===== Data for processing

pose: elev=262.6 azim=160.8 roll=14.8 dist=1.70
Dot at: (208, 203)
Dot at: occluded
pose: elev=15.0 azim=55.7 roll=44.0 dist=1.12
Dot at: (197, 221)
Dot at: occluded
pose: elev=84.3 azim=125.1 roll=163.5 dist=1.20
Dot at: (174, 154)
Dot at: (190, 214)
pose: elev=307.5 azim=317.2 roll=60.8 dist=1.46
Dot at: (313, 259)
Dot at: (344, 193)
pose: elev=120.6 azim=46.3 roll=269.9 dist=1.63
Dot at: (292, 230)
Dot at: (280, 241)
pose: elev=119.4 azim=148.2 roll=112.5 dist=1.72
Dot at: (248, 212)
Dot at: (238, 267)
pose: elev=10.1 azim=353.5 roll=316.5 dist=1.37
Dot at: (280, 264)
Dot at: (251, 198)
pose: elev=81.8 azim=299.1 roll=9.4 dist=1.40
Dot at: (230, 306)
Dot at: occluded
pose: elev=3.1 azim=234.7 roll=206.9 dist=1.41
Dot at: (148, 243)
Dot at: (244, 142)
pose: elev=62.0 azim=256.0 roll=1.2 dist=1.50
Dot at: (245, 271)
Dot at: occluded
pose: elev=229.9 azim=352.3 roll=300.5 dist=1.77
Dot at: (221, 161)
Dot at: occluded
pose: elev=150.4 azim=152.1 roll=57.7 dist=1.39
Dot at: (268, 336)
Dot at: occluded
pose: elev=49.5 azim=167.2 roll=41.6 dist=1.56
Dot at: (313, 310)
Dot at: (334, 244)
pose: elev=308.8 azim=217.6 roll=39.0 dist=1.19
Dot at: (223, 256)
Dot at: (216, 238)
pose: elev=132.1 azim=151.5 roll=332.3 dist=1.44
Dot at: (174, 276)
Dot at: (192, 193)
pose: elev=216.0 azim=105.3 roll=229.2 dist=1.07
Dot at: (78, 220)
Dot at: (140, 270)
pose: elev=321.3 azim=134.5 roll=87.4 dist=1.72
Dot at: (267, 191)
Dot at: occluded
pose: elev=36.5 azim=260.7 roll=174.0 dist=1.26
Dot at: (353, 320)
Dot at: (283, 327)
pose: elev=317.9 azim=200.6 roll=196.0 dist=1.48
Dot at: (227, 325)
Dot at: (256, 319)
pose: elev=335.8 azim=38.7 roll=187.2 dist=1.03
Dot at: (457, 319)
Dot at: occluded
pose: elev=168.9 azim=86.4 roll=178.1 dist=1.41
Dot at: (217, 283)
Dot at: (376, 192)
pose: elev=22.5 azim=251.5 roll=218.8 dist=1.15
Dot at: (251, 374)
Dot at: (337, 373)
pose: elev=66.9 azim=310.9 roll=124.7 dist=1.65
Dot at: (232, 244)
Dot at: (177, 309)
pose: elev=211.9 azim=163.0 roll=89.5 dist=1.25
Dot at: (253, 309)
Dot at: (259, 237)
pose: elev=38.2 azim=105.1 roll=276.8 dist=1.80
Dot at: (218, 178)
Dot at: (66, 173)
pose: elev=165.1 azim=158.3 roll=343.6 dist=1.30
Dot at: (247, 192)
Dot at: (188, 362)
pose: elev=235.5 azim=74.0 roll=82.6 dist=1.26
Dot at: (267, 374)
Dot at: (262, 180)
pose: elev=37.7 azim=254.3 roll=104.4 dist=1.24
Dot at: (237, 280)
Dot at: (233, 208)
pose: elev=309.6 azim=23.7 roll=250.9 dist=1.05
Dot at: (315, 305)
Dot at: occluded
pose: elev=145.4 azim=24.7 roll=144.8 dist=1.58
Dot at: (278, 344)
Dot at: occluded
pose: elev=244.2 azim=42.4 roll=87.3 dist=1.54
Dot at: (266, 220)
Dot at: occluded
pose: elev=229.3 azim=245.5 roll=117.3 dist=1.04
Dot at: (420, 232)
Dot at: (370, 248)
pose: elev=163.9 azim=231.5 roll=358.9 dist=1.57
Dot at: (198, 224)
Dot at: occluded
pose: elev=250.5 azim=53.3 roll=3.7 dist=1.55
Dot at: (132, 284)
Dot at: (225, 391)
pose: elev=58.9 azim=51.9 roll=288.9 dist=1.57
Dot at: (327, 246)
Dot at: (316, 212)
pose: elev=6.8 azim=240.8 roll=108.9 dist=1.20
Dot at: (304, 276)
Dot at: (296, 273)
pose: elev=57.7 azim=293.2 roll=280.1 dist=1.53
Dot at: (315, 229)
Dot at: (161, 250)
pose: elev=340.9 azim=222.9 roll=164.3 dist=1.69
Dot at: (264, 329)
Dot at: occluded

==========

> _Your objective_
Lay out the stretch of the material above, from the line containing "pose: elev=22.5 azim=251.5" through the line containing "Dot at: (66, 173)", as a numbered list, with both of those lines included and any blank lines omitted.

> _Response for this exercise_
1. pose: elev=22.5 azim=251.5 roll=218.8 dist=1.15
2. Dot at: (251, 374)
3. Dot at: (337, 373)
4. pose: elev=66.9 azim=310.9 roll=124.7 dist=1.65
5. Dot at: (232, 244)
6. Dot at: (177, 309)
7. pose: elev=211.9 azim=163.0 roll=89.5 dist=1.25
8. Dot at: (253, 309)
9. Dot at: (259, 237)
10. pose: elev=38.2 azim=105.1 roll=276.8 dist=1.80
11. Dot at: (218, 178)
12. Dot at: (66, 173)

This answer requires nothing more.